→ GIVEN MATERIAL
━━━

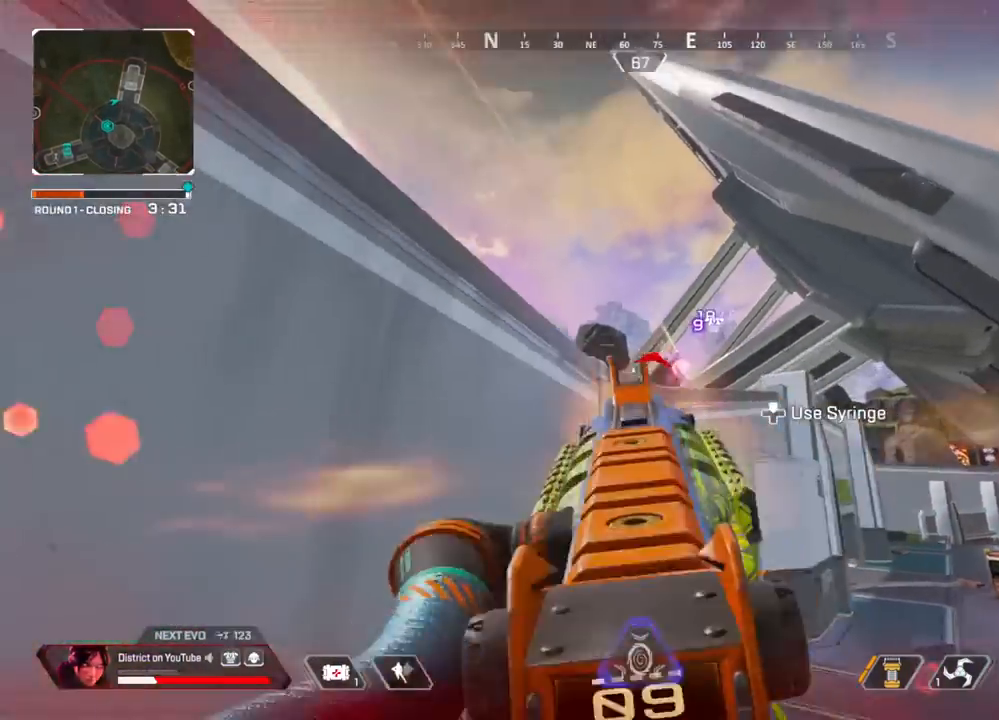
{"buttons": [], "left_stick": "down", "right_stick": "center", "events": [[17, "L1", "down"], [50, "right_stick", "center"], [67, "R2", "up"], [117, "L1", "up"], [133, "L3", "up"], [133, "right_stick", "down-right"], [150, "left_stick", "down-left"], [233, "right_stick", "center"], [417, "left_stick", "down"], [467, "Y", "up"]]}
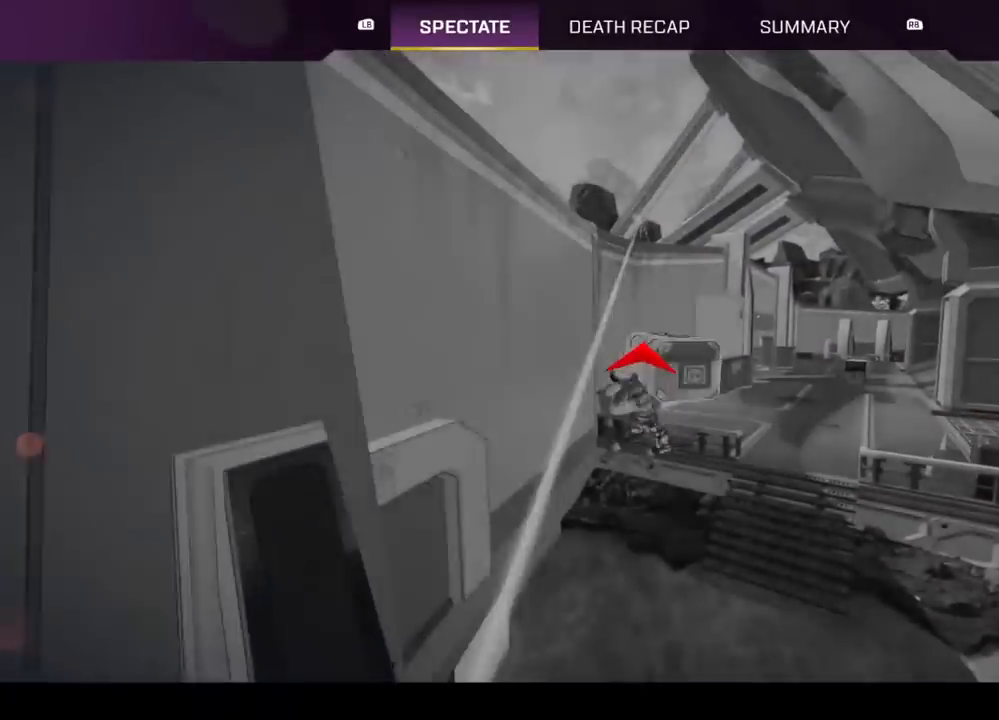
{"buttons": ["START"], "left_stick": "center", "right_stick": "center", "events": [[150, "left_stick", "center"], [167, "START", "down"]]}
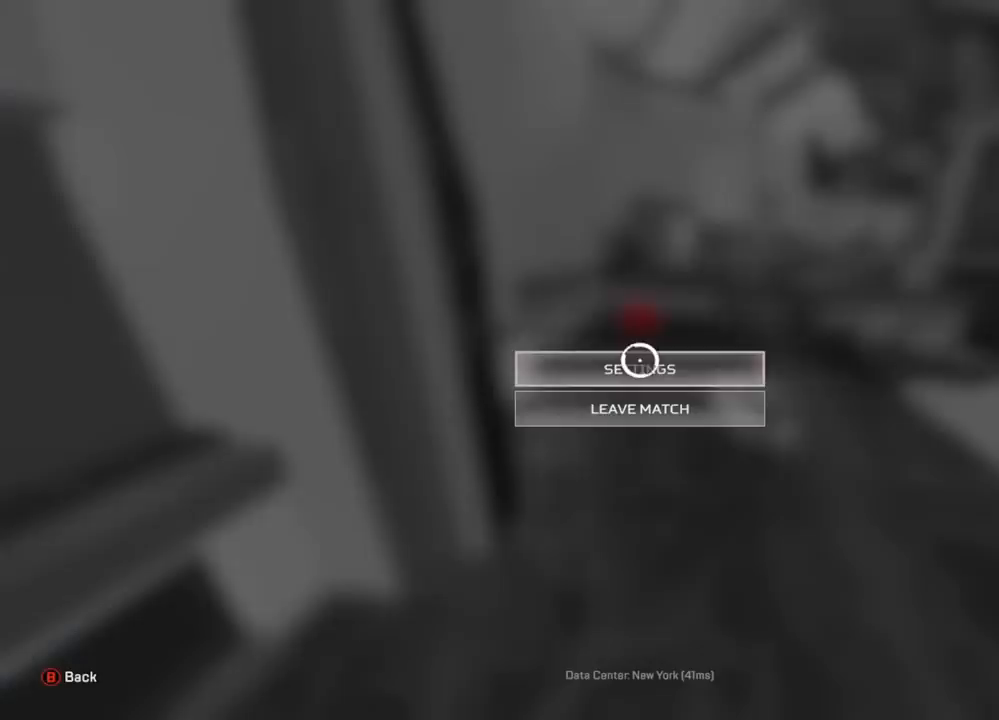
{"buttons": [], "left_stick": "center", "right_stick": "center", "events": [[67, "DPAD_DOWN", "down"], [100, "START", "up"], [167, "DPAD_DOWN", "up"], [200, "A", "down"], [300, "A", "up"], [333, "A", "down"], [450, "A", "up"]]}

━━━

→ TASK DESCRIPTION
Locate the string "START" in the listing above and copy every line where it occurs.

→ SOLUTION TO THIS PROBLEM
{"buttons": ["START"], "left_stick": "center", "right_stick": "center", "events": [[150, "left_stick", "center"], [167, "START", "down"]]}
{"buttons": [], "left_stick": "center", "right_stick": "center", "events": [[67, "DPAD_DOWN", "down"], [100, "START", "up"], [167, "DPAD_DOWN", "up"], [200, "A", "down"], [300, "A", "up"], [333, "A", "down"], [450, "A", "up"]]}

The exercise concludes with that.